++++ Provided passage
Excessive or reduced apoptotic responses can have potentially fatal consequences. Cancer is a disease that is often characterized by a lack of apoptosis. Cancer cells are able to live on and continuously replicate themselves by evading the cell-suicide process, leading to the formation of tumours, typically because these cells possess a number of mutations. The mutations not only allow them to become more proliferative than normal (by ignoring cellular signals regulating their growth), but also prevent them from undergoing apoptosis, the normal response to DNA mutations. Research suggests that mutations in certain genes, such as the p53 gene, are pivotal to the development of tumours. Interest in the p53 gene in particular has grown recently as it has been found to be an especially important tumour suppressor gene. It is often damaged in cancer cells, preventing apoptosis from occurring and causing the development of potentially deadly tumours. This underlines the significance of apoptosistriggering genes: a greater knowledge of how apoptosis is regulated in tumour development would undoubtedly help in the development of treatments for cancer.
++++++++
++++ Stored data
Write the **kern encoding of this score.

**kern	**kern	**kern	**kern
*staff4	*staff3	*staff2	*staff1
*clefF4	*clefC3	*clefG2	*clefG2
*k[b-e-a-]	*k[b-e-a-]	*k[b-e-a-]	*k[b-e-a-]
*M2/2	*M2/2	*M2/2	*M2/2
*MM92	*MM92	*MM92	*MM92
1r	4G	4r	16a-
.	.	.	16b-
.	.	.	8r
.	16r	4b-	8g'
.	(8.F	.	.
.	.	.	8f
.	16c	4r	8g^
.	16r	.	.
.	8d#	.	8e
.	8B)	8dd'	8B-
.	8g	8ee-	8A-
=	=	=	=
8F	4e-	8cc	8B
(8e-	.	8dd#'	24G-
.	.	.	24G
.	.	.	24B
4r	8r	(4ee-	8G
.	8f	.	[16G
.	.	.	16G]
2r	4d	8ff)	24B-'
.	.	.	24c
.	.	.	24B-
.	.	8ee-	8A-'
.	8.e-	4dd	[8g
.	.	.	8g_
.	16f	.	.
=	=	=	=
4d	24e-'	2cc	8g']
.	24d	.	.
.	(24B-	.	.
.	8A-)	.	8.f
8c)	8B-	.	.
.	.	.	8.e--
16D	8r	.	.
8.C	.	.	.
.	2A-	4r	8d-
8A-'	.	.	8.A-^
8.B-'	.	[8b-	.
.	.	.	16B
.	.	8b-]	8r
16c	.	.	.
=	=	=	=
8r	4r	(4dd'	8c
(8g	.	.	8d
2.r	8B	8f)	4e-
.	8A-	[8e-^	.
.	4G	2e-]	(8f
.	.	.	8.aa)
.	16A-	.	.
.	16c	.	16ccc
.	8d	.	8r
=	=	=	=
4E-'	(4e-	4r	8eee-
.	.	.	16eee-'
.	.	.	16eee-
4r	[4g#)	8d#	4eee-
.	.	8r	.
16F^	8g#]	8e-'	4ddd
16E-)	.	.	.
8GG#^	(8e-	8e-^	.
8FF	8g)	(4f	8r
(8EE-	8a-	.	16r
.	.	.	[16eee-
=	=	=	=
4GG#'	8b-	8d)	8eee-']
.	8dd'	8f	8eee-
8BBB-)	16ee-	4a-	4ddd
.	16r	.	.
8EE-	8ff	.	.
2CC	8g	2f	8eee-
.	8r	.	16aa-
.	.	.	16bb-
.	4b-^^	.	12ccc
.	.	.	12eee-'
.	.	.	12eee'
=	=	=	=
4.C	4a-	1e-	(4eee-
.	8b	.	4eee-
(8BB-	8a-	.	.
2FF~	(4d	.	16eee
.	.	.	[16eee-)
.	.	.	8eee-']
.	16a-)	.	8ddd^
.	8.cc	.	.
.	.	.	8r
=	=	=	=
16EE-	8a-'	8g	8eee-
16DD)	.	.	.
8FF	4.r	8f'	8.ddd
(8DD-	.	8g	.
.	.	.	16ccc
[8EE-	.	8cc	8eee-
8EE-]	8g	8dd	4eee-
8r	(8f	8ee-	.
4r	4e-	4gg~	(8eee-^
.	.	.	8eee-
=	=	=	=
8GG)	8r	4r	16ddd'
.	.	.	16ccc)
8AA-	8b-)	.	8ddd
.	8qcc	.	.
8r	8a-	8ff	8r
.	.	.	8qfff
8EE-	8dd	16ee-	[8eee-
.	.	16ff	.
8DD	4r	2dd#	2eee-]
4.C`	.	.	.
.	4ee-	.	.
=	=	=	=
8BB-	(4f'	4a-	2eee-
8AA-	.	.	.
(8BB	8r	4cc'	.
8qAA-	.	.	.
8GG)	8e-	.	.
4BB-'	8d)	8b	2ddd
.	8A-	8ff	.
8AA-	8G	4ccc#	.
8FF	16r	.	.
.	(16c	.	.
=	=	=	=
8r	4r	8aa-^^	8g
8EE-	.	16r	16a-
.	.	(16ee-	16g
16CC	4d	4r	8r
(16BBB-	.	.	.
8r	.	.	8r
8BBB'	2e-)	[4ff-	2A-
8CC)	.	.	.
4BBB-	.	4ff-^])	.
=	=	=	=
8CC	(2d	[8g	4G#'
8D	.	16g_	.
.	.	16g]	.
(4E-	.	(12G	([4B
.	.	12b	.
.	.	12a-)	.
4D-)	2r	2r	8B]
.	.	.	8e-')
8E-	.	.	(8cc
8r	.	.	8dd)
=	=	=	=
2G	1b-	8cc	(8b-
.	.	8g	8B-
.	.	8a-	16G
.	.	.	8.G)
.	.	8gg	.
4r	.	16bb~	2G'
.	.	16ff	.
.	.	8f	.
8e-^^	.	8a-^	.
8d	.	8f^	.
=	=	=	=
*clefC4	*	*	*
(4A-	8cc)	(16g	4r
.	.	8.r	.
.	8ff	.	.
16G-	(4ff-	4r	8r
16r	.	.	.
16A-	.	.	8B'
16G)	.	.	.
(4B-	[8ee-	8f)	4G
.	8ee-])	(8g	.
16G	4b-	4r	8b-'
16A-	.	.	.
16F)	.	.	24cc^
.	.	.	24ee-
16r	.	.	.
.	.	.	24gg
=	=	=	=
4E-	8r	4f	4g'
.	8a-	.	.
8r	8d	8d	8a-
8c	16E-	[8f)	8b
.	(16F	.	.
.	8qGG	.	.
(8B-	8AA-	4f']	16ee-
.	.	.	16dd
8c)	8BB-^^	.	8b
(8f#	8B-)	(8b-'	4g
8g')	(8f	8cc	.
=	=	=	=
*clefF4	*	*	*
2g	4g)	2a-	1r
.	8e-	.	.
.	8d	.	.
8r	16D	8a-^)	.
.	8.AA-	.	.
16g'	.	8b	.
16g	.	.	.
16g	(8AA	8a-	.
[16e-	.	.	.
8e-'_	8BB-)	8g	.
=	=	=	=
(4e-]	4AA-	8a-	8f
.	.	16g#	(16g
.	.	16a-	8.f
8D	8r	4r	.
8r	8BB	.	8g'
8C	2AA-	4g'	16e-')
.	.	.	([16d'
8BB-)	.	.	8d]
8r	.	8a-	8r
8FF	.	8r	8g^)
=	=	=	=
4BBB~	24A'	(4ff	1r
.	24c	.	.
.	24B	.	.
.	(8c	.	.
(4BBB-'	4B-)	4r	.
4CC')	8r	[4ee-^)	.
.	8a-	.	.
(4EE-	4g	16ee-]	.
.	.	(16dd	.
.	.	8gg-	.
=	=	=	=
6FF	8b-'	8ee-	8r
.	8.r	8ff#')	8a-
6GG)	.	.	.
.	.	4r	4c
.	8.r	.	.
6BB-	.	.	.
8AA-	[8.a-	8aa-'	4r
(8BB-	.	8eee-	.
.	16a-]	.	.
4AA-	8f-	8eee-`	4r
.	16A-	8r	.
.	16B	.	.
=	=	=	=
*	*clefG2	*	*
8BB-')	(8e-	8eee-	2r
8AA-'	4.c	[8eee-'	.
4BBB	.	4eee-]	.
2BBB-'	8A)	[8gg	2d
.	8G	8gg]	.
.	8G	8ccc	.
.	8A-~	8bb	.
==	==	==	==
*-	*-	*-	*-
++++++++
Problems to solve -
• a. Translate this sentence from the passage on apoptosis and cancer into Spanish: "Cancer is a disease that is often characterized by a lack of apoptosis."
• b. Decide whether each statement agrees with the passage on apoptosis and cancer, answering yes or no and quoting the words of the passage that decide it.
(i) The mutations in cancer cells let them ignore signals that regulate their growth.
(ii) The p53 gene is rarely damaged in cancer cells.
(iii) Apoptosis is the normal response to DNA mutations.
• c. Rewrite the paragraph of the passage on apoptosis and cancer that begins "Excessive or reduced apoptotic responses" as a short list, keeping its main facts.

Answers by item -
• a. El cáncer es una enfermedad que a menudo se caracteriza por una falta de apoptosis.

• b.
(i) Yes: "by ignoring cellular signals regulating their growth"
(ii) No: "It is often damaged in cancer cells"
(iii) Yes: "apoptosis, the normal response to DNA mutations"

• c.
- Too much or too little apoptosis can be fatal.
- Cancer is often marked by a lack of apoptosis. Cancer cells escape cell suicide and keep replicating, which forms tumors.
- This usually happens because of mutations. These mutations make the cells grow faster by ignoring growth signals, and they block apoptosis, the normal response to DNA mutations.
- Mutations in genes such as p53 appear pivotal to tumor development. p53 is an especially important tumor suppressor gene. It is often damaged in cancer cells, which prevents apoptosis and lets tumors develop.
- Better knowledge of how apoptosis is regulated in tumor development would help in developing cancer treatments.